What is the market for fresh staples in India?

The category is bigger than it first looks. IMARC pegs India’s packaged atta market at ₹95.1 billion in 2025 and expects it to reach ₹286.4 billion by 2034. The broader wheat flour market is also large, with IMARC valuing it at $8.82 billion in 2025. That doesn’t prove Anmasa wins. But it does show that even a narrow wedge like premium, made-to-order staples sits inside a very large consumption pool.

The structural trend is also on Anmasa’s side. Redseer says about 85% to 90% of mass grocery retail in India still runs through traditional trade, while high retail density, small basket sizes, and frequent purchases keep favouring hyperlocal formats. At the same time, quick commerce now accounts for roughly 70% of online grocery, even though online grocery itself is still only about 2% of total grocery retail. It’s a weird market, but a useful one: digital ordering has been normalized, yet staples are still massively under-digitized.

Conclusion

The Anmasa funding round doesn’t prove the bright store thesis. But it does give the company enough room to test whether fresh staples can become a serious branded habit instead of a niche urban preference. Watch Bengaluru closely.

Read how Neko Health raised a $700M Series C led by Lightspeed Venture Partners to expand its AI-powered preventive health scan clinics and launch its first U.S. location in New York.

FAQ

  • What is the latest Anmasa funding round? Anmasa has raised ₹30 crore in a seed round led by Fireside Ventures, with participation from Blume Ventures and other backers.

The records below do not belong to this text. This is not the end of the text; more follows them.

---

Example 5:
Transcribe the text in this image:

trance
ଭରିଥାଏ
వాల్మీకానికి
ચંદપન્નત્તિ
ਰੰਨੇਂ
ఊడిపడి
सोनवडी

The round takes total capital raised to ₹47.5 crore, and the company plans to use the money for city launches, new hubs, technology, and leadership hiring.
  • How does Anmasa’s made-to-order staples model work? Anmasa processes staples after the customer places an order instead of stocking large volumes of finished goods. Through its app and stores, buyers can order fresh atta, oils, and spices, customize grain mix and texture for flour, track the order, and receive delivery in about 90 minutes in its service areas.
  • Who founded Anmasa? Anmasa was founded in 2024 by Yatish Talvadia and Shailendra Upadhyay. Talvadia is a former Milkbasket executive and cofounder, while Upadhyay previously cofounded Veggie India, which Milkbasket acquired in 2019.
  • What market is Anmasa trying to capture? Anmasa is going after the fresh staples and pantry products segment inside India’s massive grocery market. That includes categories like atta, spices, oils, pulses, and rice, where buyers still rely heavily on traditional retail even as digital ordering and hyperlocal delivery become normal in urban India.